AES Ohio standard service customers faced higher electric rates this year after a wholesale energy auction this spring, an auction that happened not long after Russia’s invasion of Ukraine and at a time of general inflation, when energy was quickly becoming more expensive.

At one point this year, AES Ohio’s generation rate, or its “price to compare” with other companies, was the highest in Ohio at 10.91 cents per kilowatt-hour of usage for residential customers, doubling the previous rate.

“We had an unfortunate date,” Schroder said, referring to this year’s auction.

Reliable funding brought on by the ESP will allow new investments and reliable service, Schroder said. AES Ohio transmission units are older than many of its peers, she said.

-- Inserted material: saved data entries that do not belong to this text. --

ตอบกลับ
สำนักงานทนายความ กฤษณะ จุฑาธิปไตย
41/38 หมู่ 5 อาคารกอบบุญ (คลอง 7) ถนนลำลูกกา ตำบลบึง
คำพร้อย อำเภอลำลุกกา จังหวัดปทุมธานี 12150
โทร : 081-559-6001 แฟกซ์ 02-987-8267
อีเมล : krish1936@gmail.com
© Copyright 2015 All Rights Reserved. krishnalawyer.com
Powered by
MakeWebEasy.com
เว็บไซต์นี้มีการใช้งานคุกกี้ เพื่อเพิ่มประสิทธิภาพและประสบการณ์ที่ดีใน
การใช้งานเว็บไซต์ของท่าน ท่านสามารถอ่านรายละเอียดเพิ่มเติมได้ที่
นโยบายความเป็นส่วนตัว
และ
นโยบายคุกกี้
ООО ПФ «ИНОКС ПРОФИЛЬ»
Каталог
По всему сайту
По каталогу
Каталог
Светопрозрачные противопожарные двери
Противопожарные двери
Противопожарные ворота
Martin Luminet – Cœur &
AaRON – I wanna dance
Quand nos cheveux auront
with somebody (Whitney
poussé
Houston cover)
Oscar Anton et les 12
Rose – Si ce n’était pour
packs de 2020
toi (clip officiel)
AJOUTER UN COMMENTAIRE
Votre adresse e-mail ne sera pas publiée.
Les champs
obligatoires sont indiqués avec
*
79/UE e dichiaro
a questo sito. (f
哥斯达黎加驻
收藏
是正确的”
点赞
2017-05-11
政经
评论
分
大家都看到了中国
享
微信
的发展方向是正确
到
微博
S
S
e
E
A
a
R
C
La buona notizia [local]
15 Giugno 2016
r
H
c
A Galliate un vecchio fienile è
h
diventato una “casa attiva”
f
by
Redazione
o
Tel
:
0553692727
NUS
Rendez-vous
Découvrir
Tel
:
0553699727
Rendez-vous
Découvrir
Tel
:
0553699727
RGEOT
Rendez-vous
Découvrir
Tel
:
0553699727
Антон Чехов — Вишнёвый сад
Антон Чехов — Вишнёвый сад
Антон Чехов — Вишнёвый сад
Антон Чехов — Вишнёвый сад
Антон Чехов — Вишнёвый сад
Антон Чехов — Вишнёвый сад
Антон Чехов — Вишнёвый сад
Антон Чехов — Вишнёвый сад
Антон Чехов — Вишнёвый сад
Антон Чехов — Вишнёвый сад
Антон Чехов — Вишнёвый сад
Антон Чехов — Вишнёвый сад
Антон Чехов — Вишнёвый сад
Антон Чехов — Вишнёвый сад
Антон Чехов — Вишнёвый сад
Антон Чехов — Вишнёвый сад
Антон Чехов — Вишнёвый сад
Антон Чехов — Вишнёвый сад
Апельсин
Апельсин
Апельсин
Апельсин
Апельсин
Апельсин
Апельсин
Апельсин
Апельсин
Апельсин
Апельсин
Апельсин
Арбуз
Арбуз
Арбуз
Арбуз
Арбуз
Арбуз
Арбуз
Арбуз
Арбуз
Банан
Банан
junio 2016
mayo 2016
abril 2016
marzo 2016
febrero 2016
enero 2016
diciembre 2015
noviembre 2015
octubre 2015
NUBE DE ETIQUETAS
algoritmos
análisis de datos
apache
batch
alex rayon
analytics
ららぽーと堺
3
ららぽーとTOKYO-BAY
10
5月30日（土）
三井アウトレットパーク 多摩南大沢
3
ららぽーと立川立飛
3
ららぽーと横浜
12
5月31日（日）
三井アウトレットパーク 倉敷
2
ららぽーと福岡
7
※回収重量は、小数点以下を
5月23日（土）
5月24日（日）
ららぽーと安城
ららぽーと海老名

Mark Vest, senior director of Ohio transmission and distribution for AES U.S. Services, said in testimony filed with the PUCO last month that 45% of AES Ohio’s substations are more than 30 years old, while 24% are over 50 years old. Over 45% of AES Ohio’s distribution poles are more than 40 years old, 35% are over 50 years old, Vest also said.

The process for considering a newly filed ESP involves consideration by PUCO staff members, who make a recommendation to commission members. There will be formal evidentiary hearings before the commission votes on the plan, a PUCO spokesman said.

AES Ohio provides electric transmission and distribution service to more than 527,000 customers across its 6,000 square mile service territory.